Byung-chul Han racconta il rapporto con un juke-box trovato per caso e diventato uno dei tre iconici (e unici) oggetti che abitano la sua casa. Il filosofo spiega con passione la fascinazione per quella cosa, appunto, fuori dal tempo, così fisica, enorme e pesante, così cromata e luccicante, da emanare emozioni intense e multisfaccettate un centro gravitazionale che raduna e connota ogni cosa che lo circonda, facendone un luogo”.

Senza un interlocutore svettante ricadiamo sul nostro ego

Un jube-box dallaura così speciale magica , da diventare un autentico interlocutore, un controcorpo’ per Byung-Chul Han, che conclude “Per essere felici abbiamo bisogno di un interlocutore svettante che s’imponga sopra di noi. La digitalizzazione fa fuori qualsiasi controparte, qualsiasi contro. In questo modo perdiamo la sensibilità nei confronti di ciò che regge, svetta, ci eleva. Per via dell’interlocutore mancante non facciamo che ricadere sul nostro ego, e questo ci rende privi di mondo, quindi depressi.

 

 

Photo cover: Ziqian Liu, Symbiosis (detail), 2020. Ph. Courtesy Paola Sosio Gallery. Nell'ambito della mostra Ziqian Liu. Inner Eye, a cura di Claudio Composti, alla Other Size Gallery di Milano, fino al 16 settembre 2022.

Un invito, aggraziato, quieto e rarefatto, a riprendersi il proprio tempo, lentamente, la mostra, realizzata in collaborazione con Paola Sosio Contemporary Art, espone una galleria di dieci autoritratti in cui la fotografa cinese accosta il proprio corpo a elementi naturali come fiori o frutta in composizioni che esprimono un senso di equilibrio, indugio e pacata contemplazione.

I tempi lenti e solitari per fare conoscenza di sé

Per Ziqian Liu l'autoritratto è un modo per parlare a se stessa: il processo di costruzione dell’immagine – la composizione degli oggetti, il proprio posizionamento all’interno della fotografia – viene infatti svolto in completa solitudine, in piena libertà e con tempi lenti, come lungo, meticoloso e lento è il processo di conoscenza di sé. 

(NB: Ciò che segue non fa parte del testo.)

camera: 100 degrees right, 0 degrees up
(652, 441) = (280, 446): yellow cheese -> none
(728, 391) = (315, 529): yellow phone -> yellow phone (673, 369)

Riuscire a sentirsi respirare

“Scelgo l'autoritrattoracconta Ziqian “perché nella vita di tutti i giorni abbiamo molto tempo per comunicare con gli altri, ma penso che sia necessario dedicare del tempo anche a se stessi. Penso che a volte la solitudine sia anche divertente. Adoro i momenti in cui riesco a sentirmi respirare”.

Autoritratti senza volto

Nel guardare i suoi scatti, l’osservatore ha la sensazione di leggere le pagine di un diario personale, di assistere a un momento privato a cui però non ha completo accesso. Il volto di Ziqian, infatti – e paradossalmente, trattandosi di autoritratti – viene sempre negato o svelato a piccoli tratti, come a invitare chi guarda a immaginarlo o a sostituirlo con il proprio, in un gioco di rimandi tra il sé e l’altro.